After splitting the dataset to train/test, the removal of rows creates both constant(8) and perfectly correlated(2) columns.

# Seperate train data.
train.dgt_a <- data.frame(cl.dgt_a, digit.train.test) %>%
  filter(x == "Train") %>%
  dplyr::select(-x)

# Repeat process...

# Check for "extra" the constant columns.
con.digitmat_b <- as.data.frame(train.dgt_a) %>%
  select_if(function(v) var(v, na.rm=TRUE) == 0)
ncol(con.digitmat_b) ## 8
## [1] 8
# Return "extra" column names.
e.con.col.names <- names(con.digitmat_b)
e.con.col.names
## [1] "V68"  "V76"  "V117" "V137" "V138" "V255" "V312" "V507"
# Remove "extra" constant columns.
rdigitmat_b <- train.dgt_a [,apply(train.dgt_a, MARGIN = 2, var) != 0]
ncol(rdigitmat_b) ## after "extra" constant columns have been removed:  519
## [1] 519
# Check for "extra" perfectly correlated elements.
corr.digitmat_b <- subset(as.data.frame(which(cor(rdigitmat_b)^2>0.999, arr.ind = TRUE)), row < col)

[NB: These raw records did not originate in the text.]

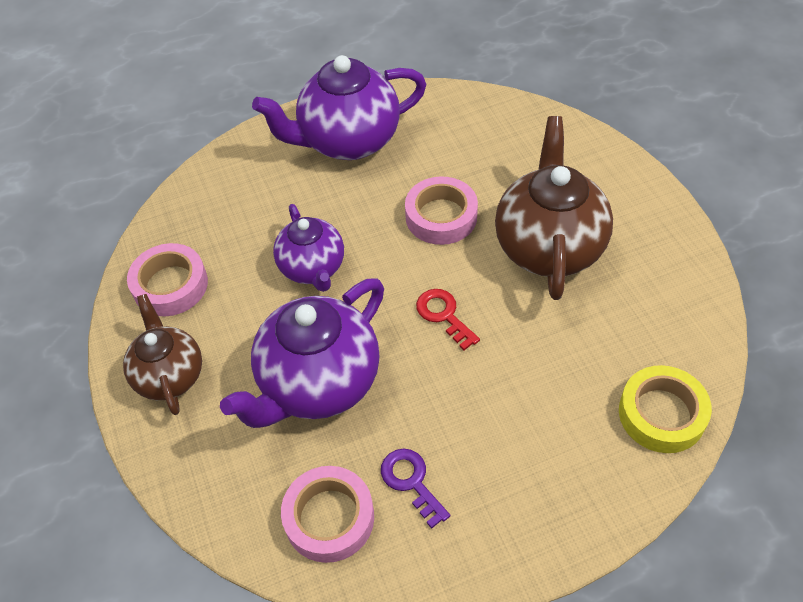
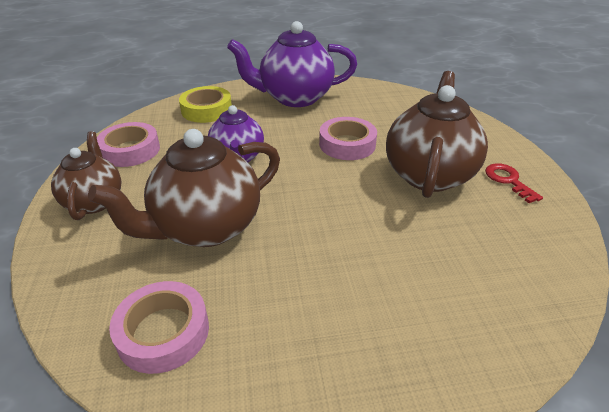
camera: 10 degrees right, 15 degrees down
purple teapot [220,278,384,428] -> brown teapot [88,129,280,247]
purple key [381,449,450,529] -> none
red key [416,289,480,350] -> red key moved to [485,163,543,203]
yellow tape [619,365,712,453] -> yellow tape moved to [179,86,232,123]

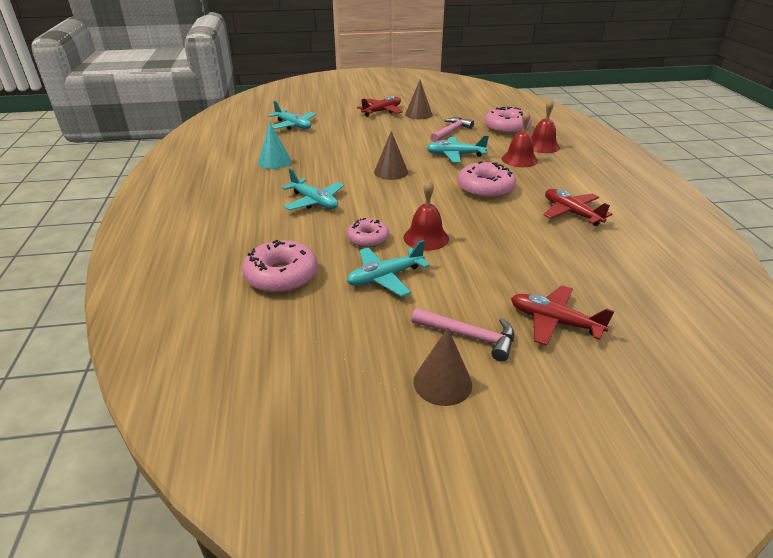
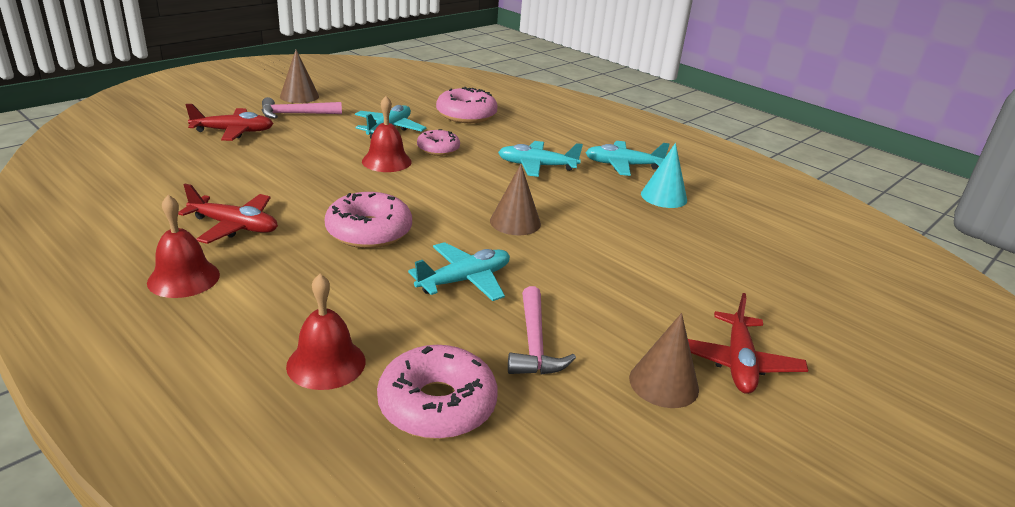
camera: 140 degrees right, 5 degrees down
turquoise plane [268,101,316,130] -> turquoise plane moved to [585,141,670,176]
red bell [502,111,538,167] -> red bell moved to [147,195,220,298]

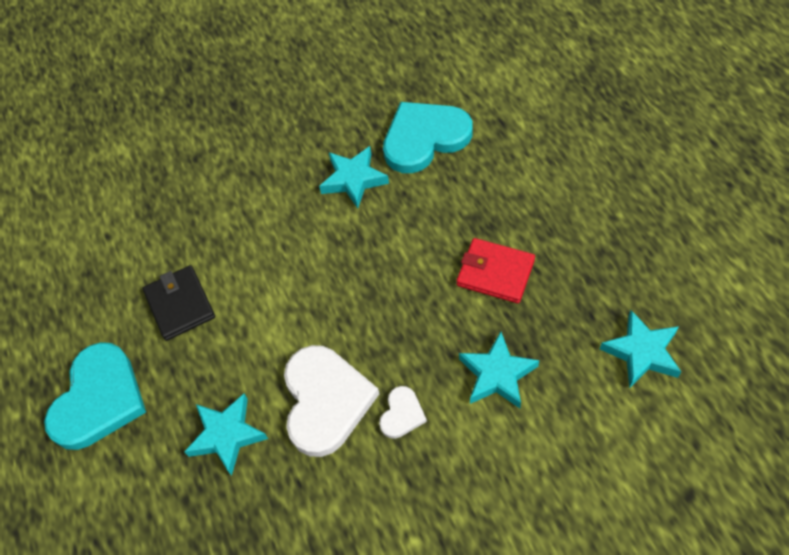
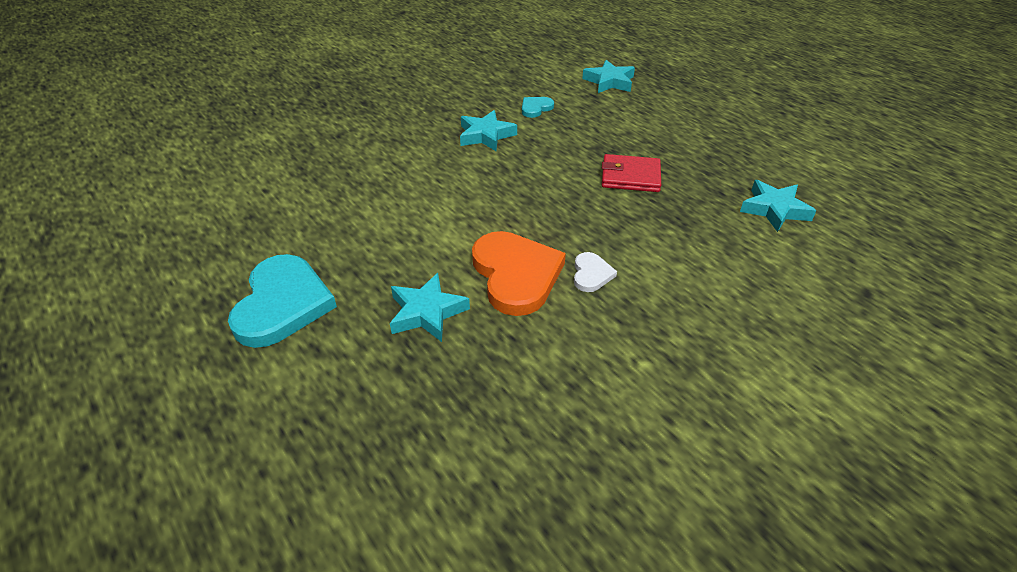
camera: 20 degrees left, 15 degrees down
black wallet [143,265,215,341] -> none
white heart [284,345,379,457] -> orange heart [472,231,566,316]
turquoise heart [383,102,472,173] -> turquoise heart [522,97,554,118], size x0.47
turquoise star [459,332,539,408] -> turquoise star moved to [582,60,635,93]

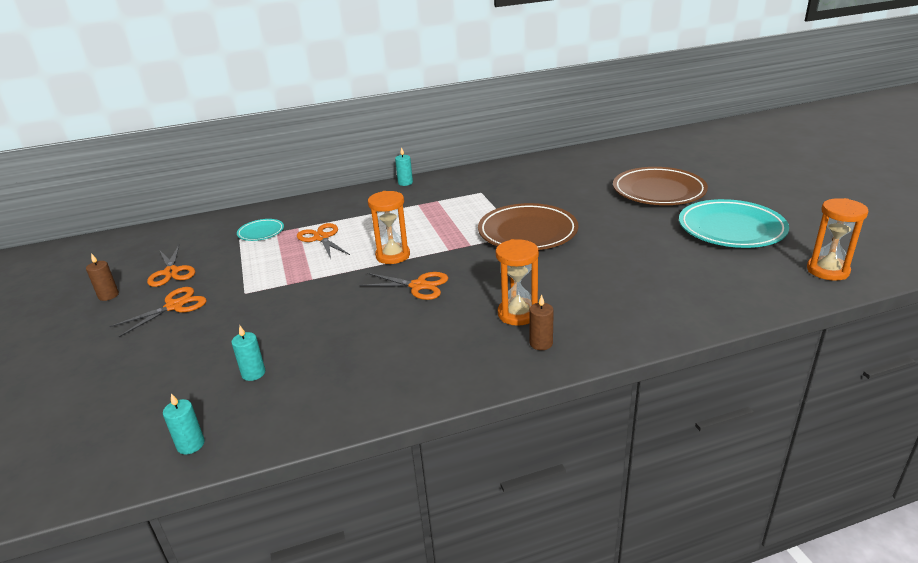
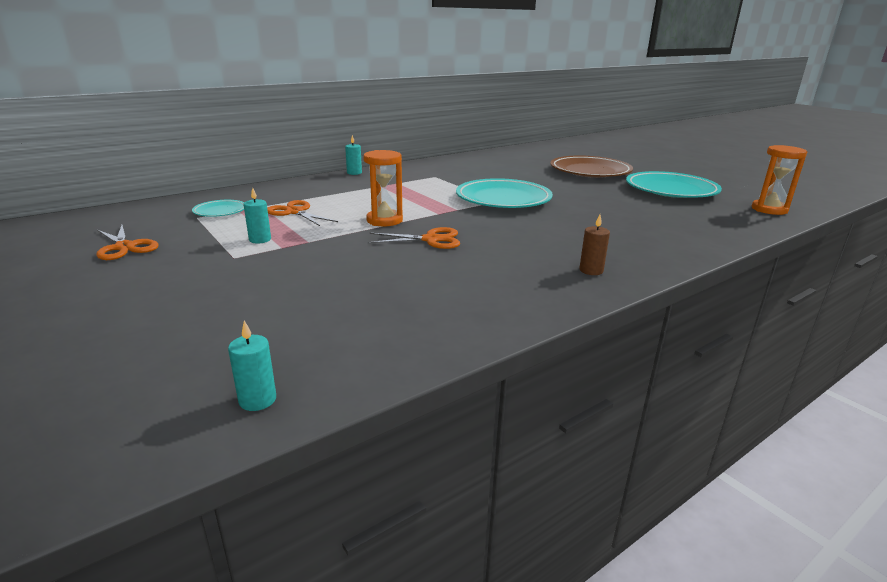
camera: 20 degrees left, 5 degrees down
brown candle [86,253,119,301] -> none
orange scissors [109,287,207,337] -> none
turquoise candle [231,325,265,381] -> turquoise candle moved to [243,188,271,244]
brown plate [478,203,578,250] -> turquoise plate [456,178,553,208]
orange hourglass [496,239,539,326] -> none

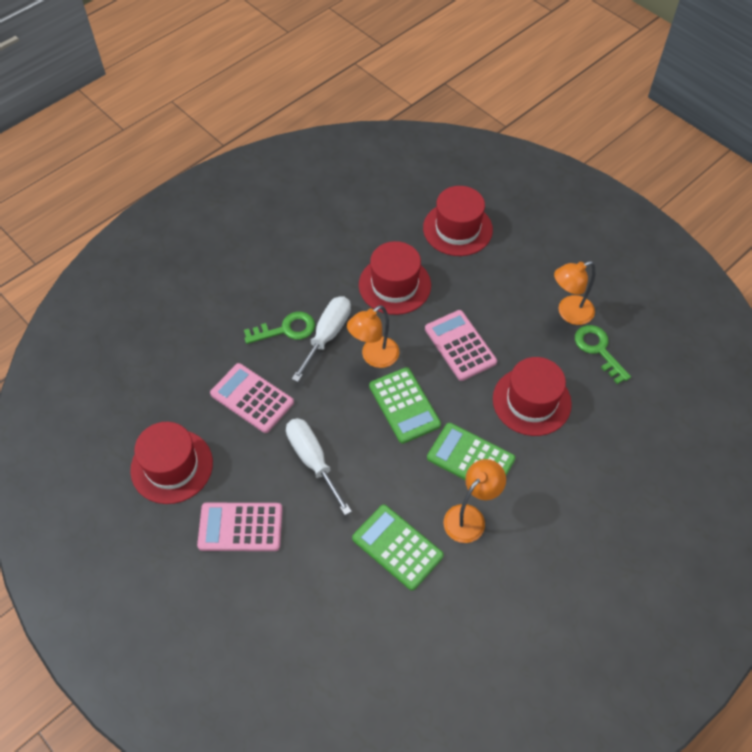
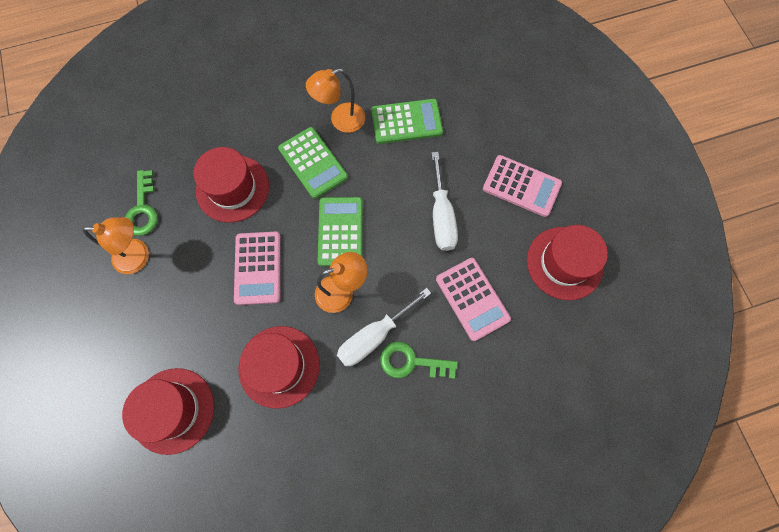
camera: 155 degrees left, 15 degrees up
green calculator [352,505,444,591] -> green calculator turned 75 degrees counterclockwise [371,99,443,144]

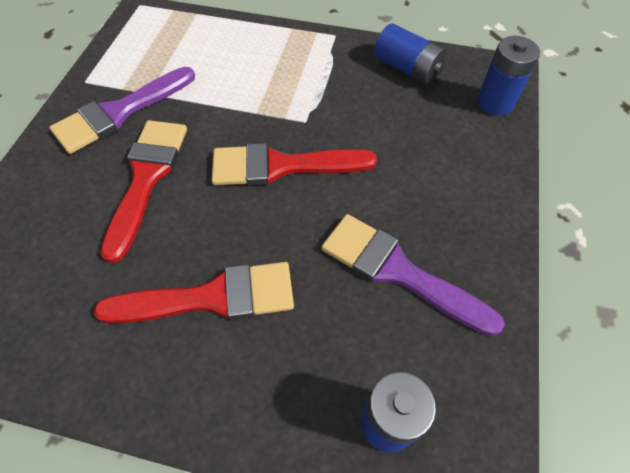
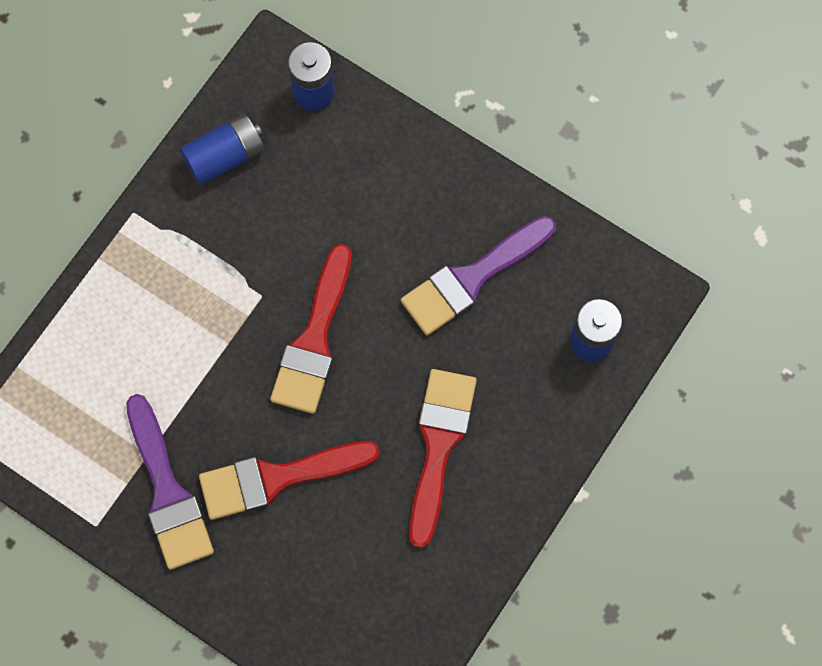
camera: 70 degrees left, 15 degrees up
red brush [100,120,187,263] -> red brush turned 45 degrees counterclockwise [199,441,380,520]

cc_b <- unique(corr.digitmat_b$col) 

df.rdigit_b <- data.frame(rdigitmat_b)

# Find "extra" perfectly correlated columns.
correlated_b <- dplyr::select(df.rdigit_b,all_of(cc_b))
colnames(correlated_b)
## [1] "V447" "V475"
# Remove "extra" perfectly correlated columns.
cl.train.dgt <- dplyr::select(df.rdigit_b,-all_of(cc_b))
ncol(cl.train.dgt) ## After "extra"correated columns have been removed: 517
## [1] 517
# Remove all these "extra" columns from test data as well. (Same dimensions needed to do predictions.)

# Seperate test data.
test.dgt_b <- data.frame(cl.dgt_a, digit.train.test) %>%
  filter(x == "Test") %>%
  dplyr::select(-x)

# Remove "extra"" constant columns from test data.
test.dgt2 <- test.dgt_b[ , !names(test.dgt_b) %in% e.con.col.names]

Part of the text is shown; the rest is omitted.